Sementara, untuk pemberlakuan tarif bawah akan diberlakuan transisi selama tiga bulan ke depan. Pada akhirnya, yang menentukan tarif bawah nantinya adalah pemerintah pusat, dalam hal ini kemenhub. Poin penting dari kebijakan Presiden adalah konsumen juga harus dilindungai dengan adanya kebijakan-kebijakan transportasi.
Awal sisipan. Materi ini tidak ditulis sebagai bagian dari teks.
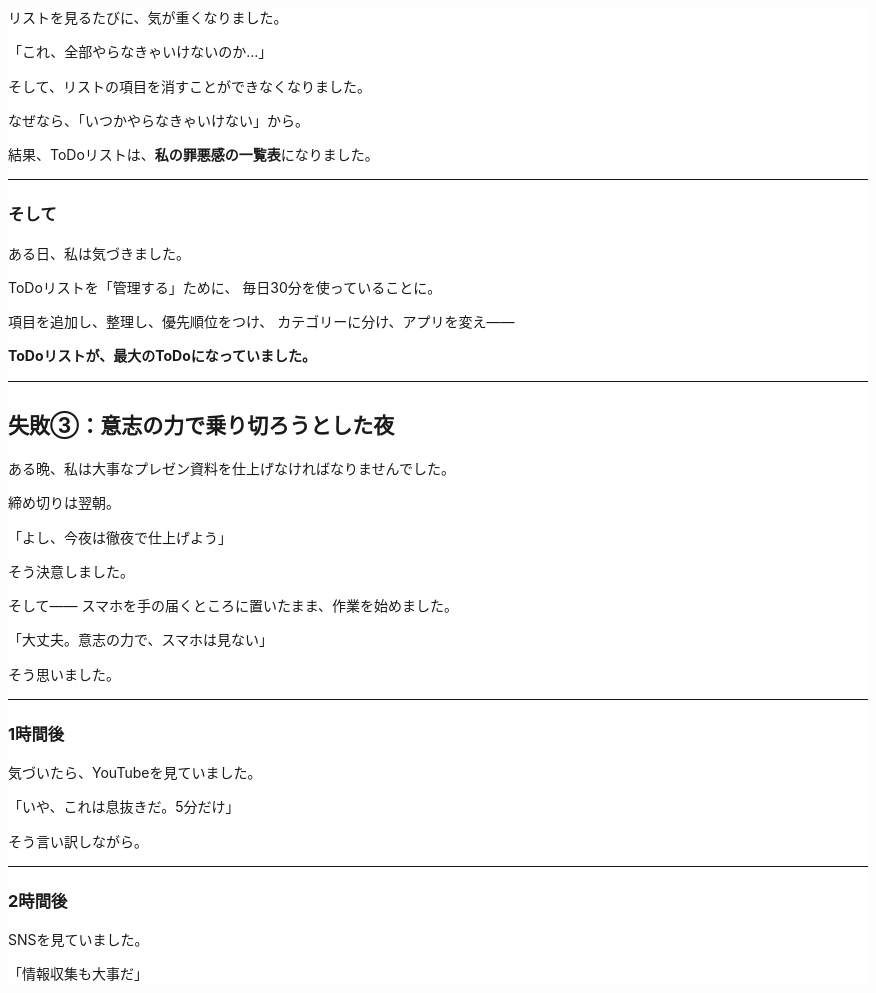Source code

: リストを見るたびに、気が重くなりました。

「これ、全部やらなきゃいけないのか…」

そして、リストの項目を消すことができなくなりました。

なぜなら、「いつかやらなきゃいけない」から。

結果、ToDoリストは、**私の罪悪感の一覧表**になりました。

---

### そして

ある日、私は気づきました。

ToDoリストを「管理する」ために、
毎日30分を使っていることに。

項目を追加し、整理し、優先順位をつけ、
カテゴリーに分け、アプリを変え——

**ToDoリストが、最大のToDoになっていました。**

---

## 失敗③：意志の力で乗り切ろうとした夜

ある晩、私は大事なプレゼン資料を仕上げなければなりませんでした。

締め切りは翌朝。

「よし、今夜は徹夜で仕上げよう」

そう決意しました。

そして——
スマホを手の届くところに置いたまま、作業を始めました。

「大丈夫。意志の力で、スマホは見ない」

そう思いました。

---

### 1時間後

気づいたら、YouTubeを見ていました。

「いや、これは息抜きだ。5分だけ」

そう言い訳しながら。

---

### 2時間後

SNSを見ていました。

「情報収集も大事だ」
Terpisah, DPP Organisasi Pengusaha Angkutan Darat (Organda) mengapresiasi langkah pemerintah dalam penyetaraan pajak untuk angkutan sewa khusus ini. Sekjen Organda Ateng Aryono menuturkan, sesama usaha angkutan memang semestinya mendapat perlakuan sama, sesuai dengan mudanya. ”Jadi kalau angkutan sewa, ya sama dengan angkutan sewa. Biasanya, dari tarif dikenakan ppn 10 persen,” ujarnya.
Disinggung soal pernyataan ketua KPPU soal pembatalan pembatasan kuota angkutan online, Ateng mengaku belum mengetahui perihal tersebut. Sebab, terakhir berkomunikasi dengan Menhub, revisi PM 32/2016 masih akan berjalan sesuai dengan poin-poin di dalamnya.
Namun, bila memang pembatasan kuota dibatalkan dengan alasan kekhawatiran soal pungli ini, Ateng mengaku agak lucu melihatnya. Menurutnya, kasus pungli di jalan belum jelas berapa case yang terjadi. Sementara saat ini, banyak sekali angkutan online yang beroperasional tanpa izin. Ibaratnya, kuman diseberang lautan tampak tapi Gajah dipelupuk mata tak tampak.
”Tapi saya masih yakin, Pak Presiden tentu mempertimbangkan semua sisi dengan berimbang demi Indonesia,” ungkapnya.
Dia turut menjawab pernyataan Syarkawih soal persaingan yang tidak sehat bila dilakukan pembatasan. Menurutnya, tidak semua cocok dengan mekanisme tersebut. ”Untuk industry produk tertentu cocok, namun jasa angkutan apa bisa efisiensi tercapai dengan cara itu? Apalagi mellibatkan UMKM kan?” tandasnya.